The main products are cereals, tobacco, fruit and especially cotton, which represents 40 % of the entire agricultural added value and 24 % of total exports. The 61, 5 % of the territory of Turkmenistan is expected to permanent grassland that allow a large sheep farm (5,4 million head in 1998), for the most part karakul sheep from fine wool. The rest of the area, apart from 8 % of forests on Kopet Dag (the only mountain range in the country, located near the border with Iran), is desert.
The main wealth of the country are natural gas and oil (whose reserves were estimated in 1996, respectively 12. 000 billion m ³ and 6300 million tonnes), extracted along the coastline and in the Caspian continental shelf. Before the dissolution of the USSR, the Turkmenistan produced annually about 85 billion cubic meters of natural gas, largely exported; however, by the mid-1990s, production had fallen to 30 billion cubic meters, mainly due to the insolvency of the CIS importing countries. Not negligible, always on the Caspian Sea (Gulf of Kara-Bogaz, Čeleken peninsula), the extraction of sulfur; even the more desert areas of Karakum contribute to the Turkmen economy with small amounts of rock salt. Given the presence of raw materials of this type, the prevalence of the chemical sector in the industrial landscape of the country is understandable.
In the nineties, despite the precious and promising energy resources, the economic and social indicators of Turkmenistan have constantly marked negative values; the exploitation of hydrocarbons offers good prospects, but requires politically demanding choices, such as that of the countries to which to offer concessions, of the countries to be privileged as recipients of exports and, above all, of the guidelines on which to start the exports themselves.
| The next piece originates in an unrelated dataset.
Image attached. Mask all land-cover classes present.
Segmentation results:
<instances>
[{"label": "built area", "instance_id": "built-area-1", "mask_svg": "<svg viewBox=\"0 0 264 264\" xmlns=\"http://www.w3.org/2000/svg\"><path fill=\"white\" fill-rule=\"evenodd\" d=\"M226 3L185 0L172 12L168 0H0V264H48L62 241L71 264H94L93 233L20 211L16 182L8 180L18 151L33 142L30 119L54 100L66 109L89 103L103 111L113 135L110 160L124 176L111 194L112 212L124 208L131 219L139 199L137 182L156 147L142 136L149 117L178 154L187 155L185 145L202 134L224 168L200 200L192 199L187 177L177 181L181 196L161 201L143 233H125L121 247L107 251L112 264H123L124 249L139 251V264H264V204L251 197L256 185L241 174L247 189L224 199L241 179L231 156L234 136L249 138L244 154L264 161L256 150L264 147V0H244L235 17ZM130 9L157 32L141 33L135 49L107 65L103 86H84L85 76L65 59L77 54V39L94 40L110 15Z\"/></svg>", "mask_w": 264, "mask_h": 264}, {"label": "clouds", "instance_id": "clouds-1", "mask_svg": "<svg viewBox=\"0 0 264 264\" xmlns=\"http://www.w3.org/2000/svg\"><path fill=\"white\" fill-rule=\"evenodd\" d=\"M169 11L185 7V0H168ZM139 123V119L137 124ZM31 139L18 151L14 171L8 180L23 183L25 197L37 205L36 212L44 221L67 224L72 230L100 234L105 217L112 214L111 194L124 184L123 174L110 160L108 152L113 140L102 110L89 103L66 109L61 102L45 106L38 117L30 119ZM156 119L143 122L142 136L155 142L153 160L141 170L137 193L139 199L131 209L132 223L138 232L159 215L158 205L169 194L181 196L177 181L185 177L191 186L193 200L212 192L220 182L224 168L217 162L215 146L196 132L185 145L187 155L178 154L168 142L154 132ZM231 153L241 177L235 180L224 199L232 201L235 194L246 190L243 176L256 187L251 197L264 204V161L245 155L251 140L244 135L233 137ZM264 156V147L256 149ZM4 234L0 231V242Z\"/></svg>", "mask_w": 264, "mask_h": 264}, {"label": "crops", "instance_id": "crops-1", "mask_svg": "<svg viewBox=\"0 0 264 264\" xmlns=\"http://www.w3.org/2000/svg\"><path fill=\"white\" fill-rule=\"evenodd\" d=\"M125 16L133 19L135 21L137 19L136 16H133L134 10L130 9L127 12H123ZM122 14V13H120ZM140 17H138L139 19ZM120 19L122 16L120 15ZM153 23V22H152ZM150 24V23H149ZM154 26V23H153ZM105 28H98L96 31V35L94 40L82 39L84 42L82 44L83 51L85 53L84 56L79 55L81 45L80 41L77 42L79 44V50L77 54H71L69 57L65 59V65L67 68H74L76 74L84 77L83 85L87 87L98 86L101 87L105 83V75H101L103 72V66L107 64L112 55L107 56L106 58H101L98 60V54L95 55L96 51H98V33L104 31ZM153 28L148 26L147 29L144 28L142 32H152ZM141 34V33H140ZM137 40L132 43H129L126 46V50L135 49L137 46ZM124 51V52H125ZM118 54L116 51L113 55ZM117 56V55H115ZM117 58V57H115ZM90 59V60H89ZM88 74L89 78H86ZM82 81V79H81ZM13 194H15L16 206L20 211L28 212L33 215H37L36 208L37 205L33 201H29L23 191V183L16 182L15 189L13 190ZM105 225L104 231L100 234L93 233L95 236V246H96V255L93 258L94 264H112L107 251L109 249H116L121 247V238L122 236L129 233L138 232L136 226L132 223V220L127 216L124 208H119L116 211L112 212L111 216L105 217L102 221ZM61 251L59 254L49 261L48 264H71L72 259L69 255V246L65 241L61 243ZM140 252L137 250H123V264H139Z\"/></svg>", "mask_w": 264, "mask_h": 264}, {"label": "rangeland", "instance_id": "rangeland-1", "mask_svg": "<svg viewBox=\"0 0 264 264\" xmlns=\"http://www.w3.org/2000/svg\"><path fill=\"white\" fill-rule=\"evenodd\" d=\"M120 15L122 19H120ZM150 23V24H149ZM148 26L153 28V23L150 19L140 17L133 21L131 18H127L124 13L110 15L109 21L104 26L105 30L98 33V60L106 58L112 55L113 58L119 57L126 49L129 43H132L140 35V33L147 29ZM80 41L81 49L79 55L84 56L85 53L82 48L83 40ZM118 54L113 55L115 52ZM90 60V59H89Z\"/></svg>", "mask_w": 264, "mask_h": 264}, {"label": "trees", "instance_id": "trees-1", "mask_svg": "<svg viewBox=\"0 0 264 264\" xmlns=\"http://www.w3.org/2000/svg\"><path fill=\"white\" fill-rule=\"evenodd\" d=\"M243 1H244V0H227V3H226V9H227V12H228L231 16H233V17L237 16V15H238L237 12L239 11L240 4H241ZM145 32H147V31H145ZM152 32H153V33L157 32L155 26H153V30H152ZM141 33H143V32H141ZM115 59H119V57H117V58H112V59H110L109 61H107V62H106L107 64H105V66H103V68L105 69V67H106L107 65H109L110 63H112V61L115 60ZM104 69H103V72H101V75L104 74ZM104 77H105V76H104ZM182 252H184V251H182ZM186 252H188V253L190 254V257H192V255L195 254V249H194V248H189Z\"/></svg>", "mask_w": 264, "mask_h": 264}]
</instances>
On the latter, crucial point, the Russian option (gas pipelines to the North, with possible export to the West from Russian ports on the Black Sea), the Turkish option (ferry on the Caspian Sea and then East-West gas pipelines), the Islamic one ( agreements with Iran of 1995 – 96) and the western one (pipeline projects through Afghānistān to the ports of Pakistan open to the West). On a more general level, a program of privatization and structural reforms has only been slowly initiated since 1994, but up to now it has been carried out too cautiously. Consequently, with inflation remaining at very high rates, it is very difficult for the country to attract foreign investors and to get out of the economic crisis, which has led to a general impoverishment and provoked sporadic social protests.